"Hit and Run" is a song by American electronic music group Breathe Carolina. It was released on May 22, 2012 as the second single from the reloaded version of their third studio album Hell Is What You Make It.

Background and composition
The song was written by David Schmitt, Kyle Even, Eric Armenta, Joshua Aragon, Luis Bonet, and Lindy Robbins while production was handled by Ian Kirkpatrick and Matt Squire. The track runs at 124 BPM and is in the key of F-sharp minor. Band member Kyle Even said that the song was one of his favorites from the album. Even said that the song is about, "wanting things to stay the same, but wanting them to be different, too."

The band released the cover art for "Hit and Run" on May 16, 2012. They first performed the song live on May 19, 2012. The song premiered on Alternative Press on May 21, 2012 and was released digitally the following day. A lyric video was released that same day. A remix to the song was released in July 2012 that was included in the reloaded version of Hell Is What You Make It. The song sold 20,000 digital downloads in its first week.

ACTIVITY LIST:
A. Do statements (i), (ii), and (iii) agree with the passage on "Hit and Run"? For each, answer yes or no and quote the deciding words of the passage. (i) The track is in the key of F-sharp minor. (ii) The cover art came out after the song premiered on Alternative Press. (iii) Lindy Robbins handled production of the song.
B. Write out the passage on "Hit and Run" again, starting at "Background and composition" and ending at "its first week.", switching "lyric video" to "music video".

DATA EXTRACTS:
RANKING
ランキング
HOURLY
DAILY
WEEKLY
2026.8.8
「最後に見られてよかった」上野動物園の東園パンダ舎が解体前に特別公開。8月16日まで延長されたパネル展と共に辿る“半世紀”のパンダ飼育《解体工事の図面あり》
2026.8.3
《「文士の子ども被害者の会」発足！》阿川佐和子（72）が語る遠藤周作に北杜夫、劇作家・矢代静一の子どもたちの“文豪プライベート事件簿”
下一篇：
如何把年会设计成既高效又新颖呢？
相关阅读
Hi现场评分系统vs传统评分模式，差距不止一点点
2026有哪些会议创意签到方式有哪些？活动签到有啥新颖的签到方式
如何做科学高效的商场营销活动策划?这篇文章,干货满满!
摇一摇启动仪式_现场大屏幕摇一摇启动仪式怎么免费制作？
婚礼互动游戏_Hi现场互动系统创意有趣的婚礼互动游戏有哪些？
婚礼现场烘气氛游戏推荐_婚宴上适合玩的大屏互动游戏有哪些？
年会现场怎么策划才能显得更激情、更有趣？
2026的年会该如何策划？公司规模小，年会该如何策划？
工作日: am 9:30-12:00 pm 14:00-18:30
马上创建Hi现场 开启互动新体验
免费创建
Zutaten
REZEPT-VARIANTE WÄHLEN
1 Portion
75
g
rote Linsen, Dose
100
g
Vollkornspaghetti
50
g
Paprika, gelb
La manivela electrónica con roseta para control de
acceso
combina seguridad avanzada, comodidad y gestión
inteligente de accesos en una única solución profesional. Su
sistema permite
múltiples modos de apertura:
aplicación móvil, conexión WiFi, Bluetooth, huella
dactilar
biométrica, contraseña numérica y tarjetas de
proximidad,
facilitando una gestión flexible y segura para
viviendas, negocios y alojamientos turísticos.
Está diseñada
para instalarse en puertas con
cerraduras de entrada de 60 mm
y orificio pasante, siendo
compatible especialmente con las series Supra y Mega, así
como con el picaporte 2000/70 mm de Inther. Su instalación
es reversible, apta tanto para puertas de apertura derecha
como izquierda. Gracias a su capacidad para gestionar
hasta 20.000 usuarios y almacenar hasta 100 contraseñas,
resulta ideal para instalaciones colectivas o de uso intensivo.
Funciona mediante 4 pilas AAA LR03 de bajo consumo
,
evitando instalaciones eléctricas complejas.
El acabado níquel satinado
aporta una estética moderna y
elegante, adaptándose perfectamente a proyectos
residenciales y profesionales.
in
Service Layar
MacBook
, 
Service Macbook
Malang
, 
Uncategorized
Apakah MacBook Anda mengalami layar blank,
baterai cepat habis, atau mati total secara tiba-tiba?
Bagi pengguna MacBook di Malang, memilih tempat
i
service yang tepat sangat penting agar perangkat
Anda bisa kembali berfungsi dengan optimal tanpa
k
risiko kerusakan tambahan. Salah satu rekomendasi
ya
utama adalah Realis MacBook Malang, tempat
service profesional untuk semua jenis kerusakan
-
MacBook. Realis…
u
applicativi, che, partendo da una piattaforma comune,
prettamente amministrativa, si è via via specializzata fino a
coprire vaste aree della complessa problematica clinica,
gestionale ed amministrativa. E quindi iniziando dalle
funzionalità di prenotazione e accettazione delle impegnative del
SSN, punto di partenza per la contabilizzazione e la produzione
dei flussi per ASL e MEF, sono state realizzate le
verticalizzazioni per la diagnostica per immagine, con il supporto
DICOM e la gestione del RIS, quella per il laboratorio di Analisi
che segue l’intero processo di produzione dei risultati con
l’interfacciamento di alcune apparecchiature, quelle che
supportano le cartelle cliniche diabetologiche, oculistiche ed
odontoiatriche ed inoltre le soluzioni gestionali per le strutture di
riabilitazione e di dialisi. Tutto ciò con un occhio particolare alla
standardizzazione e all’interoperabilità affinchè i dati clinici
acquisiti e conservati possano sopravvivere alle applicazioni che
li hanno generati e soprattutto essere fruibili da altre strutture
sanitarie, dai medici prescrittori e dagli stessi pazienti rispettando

RESULTS FOR EACH TASK:
A.
(i) Yes: "is in the key of F-sharp minor"
(ii) No: "released the cover art for "Hit and Run" on May 16, 2012" and "premiered on Alternative Press on May 21, 2012"
(iii) No: "production was handled by Ian Kirkpatrick and Matt Squire"

B.
Background and composition
The song was written by David Schmitt, Kyle Even, Eric Armenta, Joshua Aragon, Luis Bonet, and Lindy Robbins while production was handled by Ian Kirkpatrick and Matt Squire. The track runs at 124 BPM and is in the key of F-sharp minor. Band member Kyle Even said that the song was one of his favorites from the album. Even said that the song is about, "wanting things to stay the same, but wanting them to be different, too."

The band released the cover art for "Hit and Run" on May 16, 2012. They first performed the song live on May 19, 2012. The song premiered on Alternative Press on May 21, 2012 and was released digitally the following day. A music video was released that same day. A remix to the song was released in July 2012 that was included in the reloaded version of Hell Is What You Make It. The song sold 20,000 digital downloads in its first week.